Fraser speaks French and serves on the board of directors for FilmAid International. He is an accomplished amateur photographer and has used several instant cameras in movies and on TV shows, most notably in his guest roles on Scrubs. In his first appearance, he used a Polaroid pack film, and in his second appearance, he used a Holga with a Polaroid back, a Japanese-only model. He is an accomplished amateur archer.

===Health===
In 2018, Fraser stated publicly how the physical demands of stunts and other activities he had performed in some films led to several surgeries over a period of seven years, including a partial knee replacement, a laminectomy, and vocal-cord surgery.

===Sexual assault allegation against Philip Berk===
In 2018, Fraser disclosed a sexual assault allegation against Philip Berk, the president of the Hollywood Foreign Press Association (HFPA), the nonprofit organization that votes for the Golden Globe Awards. Fraser claimed Berk assaulted him by groping his groin and genitals during a 2003 industry luncheon, and also said the incident triggered a mental health crisis and fear of speaking up and harming his career.
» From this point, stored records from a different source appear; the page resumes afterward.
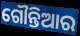
ଗୌନ୍ତିଆରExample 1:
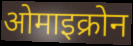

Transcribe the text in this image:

ओमाइक्रोन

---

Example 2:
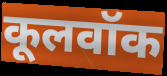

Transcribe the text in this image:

कूलवॉक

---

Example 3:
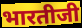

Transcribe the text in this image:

भारतीजी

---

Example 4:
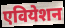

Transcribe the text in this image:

एवियेशन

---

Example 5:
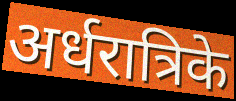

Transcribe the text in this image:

अर्धरात्रिके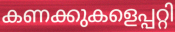
കണക്കുകളെപ്പറ്റി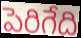
పెరిగేదిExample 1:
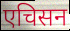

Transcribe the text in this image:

एचिसन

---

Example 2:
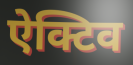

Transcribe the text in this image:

ऐक्टिव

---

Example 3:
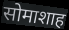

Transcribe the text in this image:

सोमाशाह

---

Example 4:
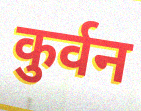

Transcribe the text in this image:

कुर्वन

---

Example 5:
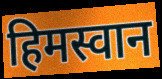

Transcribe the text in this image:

हिमस्वान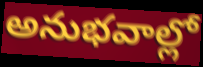
అనుభవాల్లో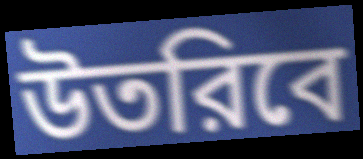
উতরিবেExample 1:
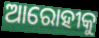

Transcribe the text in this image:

ଆରୋହୀକୁ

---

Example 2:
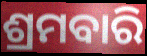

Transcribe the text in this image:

ଶ୍ରମବାରି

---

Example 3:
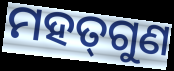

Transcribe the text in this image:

ମହତ୍‍ଗୁଣ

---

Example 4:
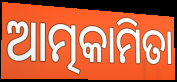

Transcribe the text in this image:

ଆତ୍ମକାମିତା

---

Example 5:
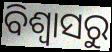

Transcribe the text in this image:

ବିଶ୍ବାସରୁ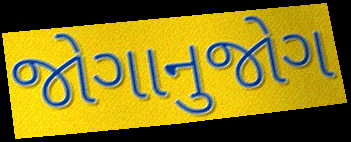
જોગાનુજોગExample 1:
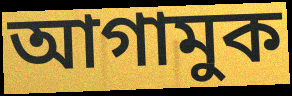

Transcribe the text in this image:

আগামুক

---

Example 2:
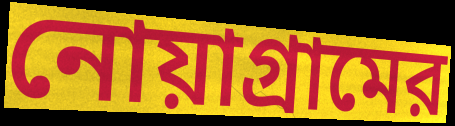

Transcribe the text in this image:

নোয়াগ্রামের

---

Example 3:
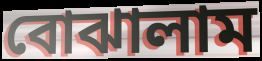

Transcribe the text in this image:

বোঝালাম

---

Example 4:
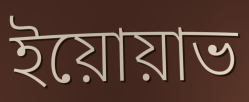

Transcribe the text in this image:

ইয়োয়াভ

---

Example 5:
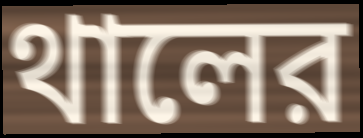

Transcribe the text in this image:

থালের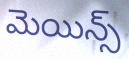
మెయిన్స్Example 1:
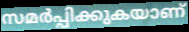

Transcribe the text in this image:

സമർപ്പിക്കുകയാണ്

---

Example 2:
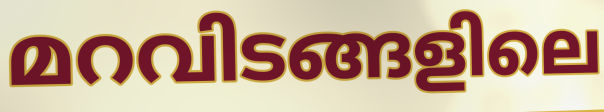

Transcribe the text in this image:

മറവിടങ്ങളിലെ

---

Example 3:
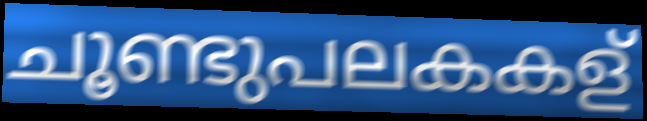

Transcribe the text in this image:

ചൂണ്ടുപലകകള്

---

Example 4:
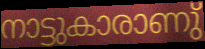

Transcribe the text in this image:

നാട്ടുകാരാണു്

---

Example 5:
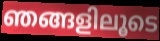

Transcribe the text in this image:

ഞങ്ങളിലൂടെ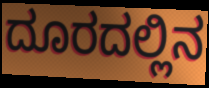
ದೂರದಲ್ಲಿನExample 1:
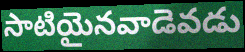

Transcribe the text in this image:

సాటియైనవాడెవడు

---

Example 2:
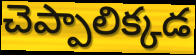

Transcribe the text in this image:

చెప్పాలిక్కడ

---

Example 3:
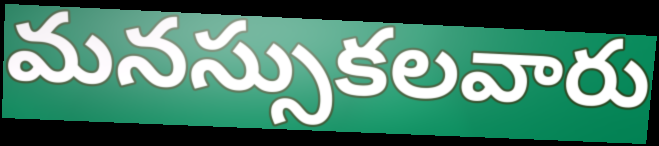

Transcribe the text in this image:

మనస్సుకలవారు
Berk initially described Fraser's account as a "total fabrication", but in his 2014 memoir, he acknowledged having groped Fraser "in jest". The stress Fraser experienced from a succession of events, including his divorce, his health problems, the death of his mother, and discussing the Berk incident plunged him into a depression that led to a break in his career.

Several publications and social media users assumed Fraser had been blacklisted from Hollywood because of his accusation against Berk. In the 2018 GQ article in which Fraser first made his allegation public, he said, "The phone does stop ringing in your career, and you start asking yourself why. There's many reasons, but was [my allegation] one of them? I think it was." In Fraser's 2019 appearance on the radio show Sway in the Morning, he expressed a different view, saying, "I don't think the HFPA really wield that much power." In 2022, Fraser told GQ that if the HFPA nominated him for a Golden Globe that year for his most recent film, The Whale, he would "not participate" because of his "history" with the organization. He was nominated for Best Actor in a Motion Picture – Drama and did not attend the event; he lost the award to Austin Butler.

==Philanthropy==
Since 2018, Fraser has been a celebrity judge on the Dancing Stars of Greenwich annual charity gala which raises money for Abilis, a nonprofit organization that supports more than 800 individuals and their families with disabilities in Fairfield County, Connecticut. His former wife, Afton Smith, also takes part in the dance competition. In 2022, Smith and Fraser received the Heart of Abilis Award for their support and fundraising work for the charity.